What just happened? Apple quietly revisited its oldest mobile operating systems this week, extending support for devices long considered obsolete. The company issued new patches for iOS 12.5.8, iOS 15.8.6, and iOS 16.7.13 – updates that reached back to the iPhone 5S, iPhone 6, and iPad Air 2 from 2013 and 2014.
Though routine support for these models ended years ago, Apple's update is meant to preserve the cryptographic system that keeps older devices securely linked to its services.
Every iOS version relies on a chain of cryptographic certificates that authenticate connections to services such as iMessage, FaceTime, and the Apple ID. Those certificates expire after a fixed period.
Without renewal, users would lose access to Apple's secure communications stack – making devices functional only offline.

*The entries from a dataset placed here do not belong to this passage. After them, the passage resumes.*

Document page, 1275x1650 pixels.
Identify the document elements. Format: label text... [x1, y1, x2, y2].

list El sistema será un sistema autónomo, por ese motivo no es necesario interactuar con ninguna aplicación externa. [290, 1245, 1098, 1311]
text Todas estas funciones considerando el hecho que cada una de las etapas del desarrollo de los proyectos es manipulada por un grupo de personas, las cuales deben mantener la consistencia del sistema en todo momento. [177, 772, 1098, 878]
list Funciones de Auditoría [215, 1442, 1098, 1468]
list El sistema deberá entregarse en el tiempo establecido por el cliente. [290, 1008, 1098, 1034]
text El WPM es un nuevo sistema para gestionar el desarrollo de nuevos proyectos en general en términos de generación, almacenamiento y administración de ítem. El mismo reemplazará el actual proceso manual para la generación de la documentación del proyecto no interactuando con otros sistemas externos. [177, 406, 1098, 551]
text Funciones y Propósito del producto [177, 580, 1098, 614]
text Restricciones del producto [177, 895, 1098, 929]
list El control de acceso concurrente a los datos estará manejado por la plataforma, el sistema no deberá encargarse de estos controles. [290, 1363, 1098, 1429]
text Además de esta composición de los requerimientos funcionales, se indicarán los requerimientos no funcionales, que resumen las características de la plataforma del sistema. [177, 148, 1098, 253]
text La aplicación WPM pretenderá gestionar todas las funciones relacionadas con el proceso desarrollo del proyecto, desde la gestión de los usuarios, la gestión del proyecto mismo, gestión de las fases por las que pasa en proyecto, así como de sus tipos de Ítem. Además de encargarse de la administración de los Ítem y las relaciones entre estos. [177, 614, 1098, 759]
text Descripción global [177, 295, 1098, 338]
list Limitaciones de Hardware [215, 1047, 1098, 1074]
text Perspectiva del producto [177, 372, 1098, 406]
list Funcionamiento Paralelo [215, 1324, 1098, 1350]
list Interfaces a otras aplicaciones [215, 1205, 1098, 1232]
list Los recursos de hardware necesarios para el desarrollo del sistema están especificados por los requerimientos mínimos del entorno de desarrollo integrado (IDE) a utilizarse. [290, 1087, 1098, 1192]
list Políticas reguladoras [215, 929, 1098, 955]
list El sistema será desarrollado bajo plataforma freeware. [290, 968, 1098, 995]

Apple's release notes confirm the new certificate now extends validity through January 2027.
Apple followed the same pattern in its current iOS 18.7.4 release, which also swaps in the updated certificate for devices that can't upgrade to iOS 26. But this time, the company went further back than usual: to systems that hadn't received updates in years.
iOS 12's last patch appeared in January 2023; iOS 15 and 16 were last updated in mid-2025. Apple did not issue a similar patch for iOS 17, though iOS 16 users received the 16.7.13 update despite the absence of an explicit note about certificate renewal in its documentation.

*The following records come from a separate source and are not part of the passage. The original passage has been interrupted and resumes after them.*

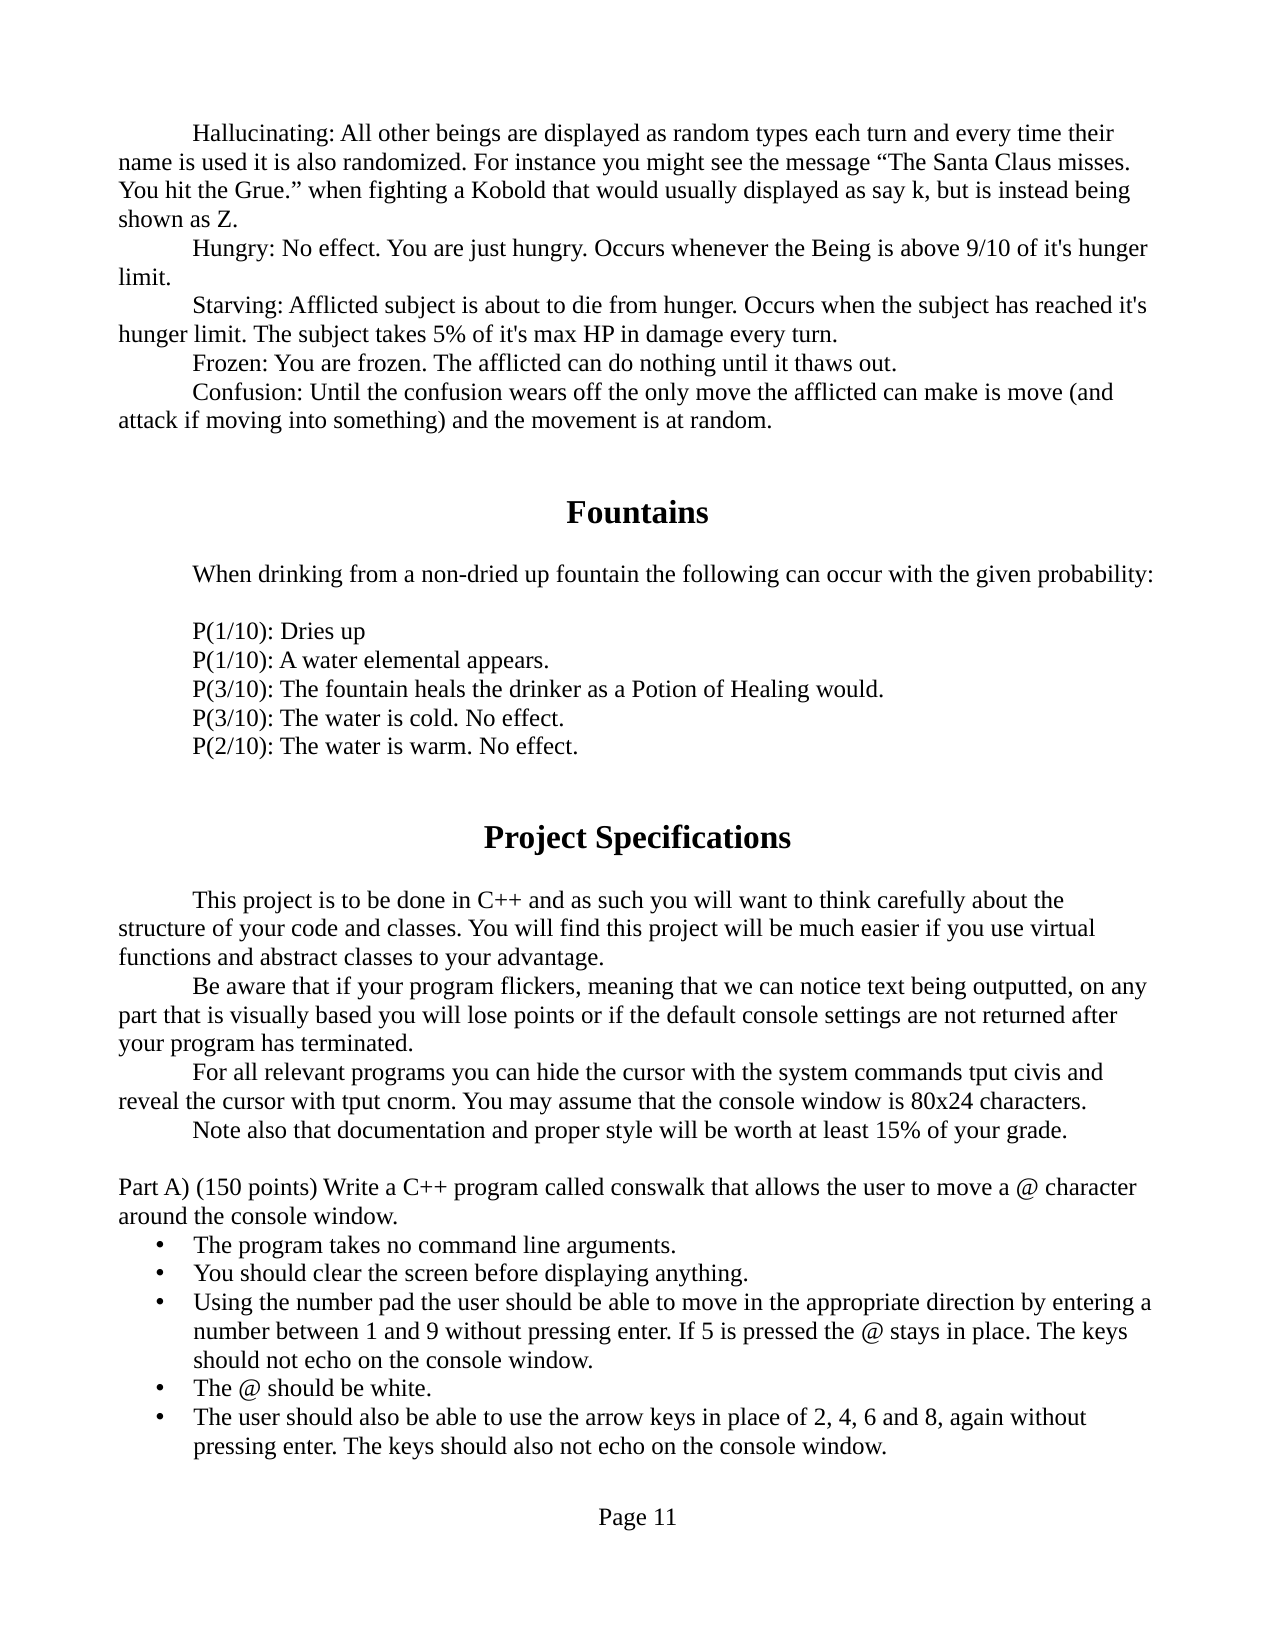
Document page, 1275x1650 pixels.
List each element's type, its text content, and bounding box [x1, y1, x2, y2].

text For all relevant programs you can hide the cursor with the system commands tput civis and reveal the cursor with tput cnorm. You may assume that the console window is 80x24 characters. [118, 1057, 1157, 1115]
text Project Specifications [118, 818, 1157, 856]
list You should clear the screen before displaying anything. [156, 1258, 1157, 1287]
text P(2/10): The water is warm. No effect. [118, 731, 1157, 760]
text Hallucinating: All other beings are displayed as random types each turn and every time their name is used it is also randomized. For instance you might see the message “The Santa Claus misses. You hit the Grue.” when fighting a Kobold that would usually displayed as say k, but is instead being shown as Z. [118, 118, 1157, 233]
text Be aware that if your program flickers, meaning that we can notice text being outputted, on any part that is visually based you will lose points or if the default console settings are not returned after your program has terminated. [118, 971, 1157, 1057]
list The user should also be able to use the arrow keys in place of 2, 4, 6 and 8, again without pressing enter. The keys should also not echo on the console window. [156, 1402, 1157, 1460]
text Note also that documentation and proper style will be worth at least 15% of your grade. [118, 1115, 1157, 1143]
text P(3/10): The fountain heals the drinker as a Potion of Healing would. [118, 674, 1157, 703]
list Using the number pad the user should be able to move in the appropriate direction by entering a number between 1 and 9 without pressing enter. If 5 is pressed the @ stays in place. The keys should not echo on the console window. [156, 1287, 1157, 1373]
text When drinking from a non-dried up fountain the following can occur with the given probability: [118, 559, 1157, 588]
text Frozen: You are frozen. The afflicted can do nothing until it thaws out. [118, 348, 1157, 377]
text Hungry: No effect. You are just hungry. Occurs whenever the Being is above 9/10 of it's hunger limit. [118, 233, 1157, 291]
text Fountains [118, 492, 1157, 530]
text Confusion: Until the confusion wears off the only move the afflicted can make is move (and attack if moving into something) and the movement is at random. [118, 377, 1157, 434]
text P(1/10): Dries up [118, 616, 1157, 645]
text P(1/10): A water elemental appears. [118, 645, 1157, 674]
text P(3/10): The water is cold. No effect. [118, 703, 1157, 731]
text This project is to be done in C++ and as such you will want to think carefully about the structure of your code and classes. You will find this project will be much easier if you use virtual functions and abstract classes to your advantage. [118, 885, 1157, 971]
text Part A) (150 points) Write a C++ program called conswalk that allows the user to move a @ character around the console window. [118, 1172, 1157, 1230]
list The @ should be white. [156, 1373, 1157, 1402]
text Starving: Afflicted subject is about to die from hunger. Occurs when the subject has reached it's hunger limit. The subject takes 5% of it's max HP in damage every turn. [118, 291, 1157, 348]
list The program takes no command line arguments. [156, 1230, 1157, 1258]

The practical effect is modest for most consumers but significant from a systems longevity standpoint. Devices running these older operating systems are ill-suited for modern web use. Many run with only 1 – 2GB of RAM, and their embedded Safari browsers miss newer security, privacy, and rendering features – making safe, everyday use nearly impossible. Third-party developers also stop supporting those versions soon after Apple does, so app compatibility steadily collapses.
Still, millions of these aging iPhones and iPads continue to serve as secondary tools: remote controllers, simple communication hubs, or dedicated media players. A decade-old iPhone 5S may no longer handle modern workloads, but with valid security certificates, it can still authenticate safely into iMessage or function over Wi-Fi without certificate errors.
For Apple, these legacy updates represent an act of maintenance economics more than nostalgia. Sustaining encrypted trust – without reopening full security patch cycles – lets the company mitigate service disruptions for long-retired hardware while maintaining consistency across its active and inactive platforms. It keeps even unsupported devices part of a network universe, right down to the oldest still capable of launching iMessage.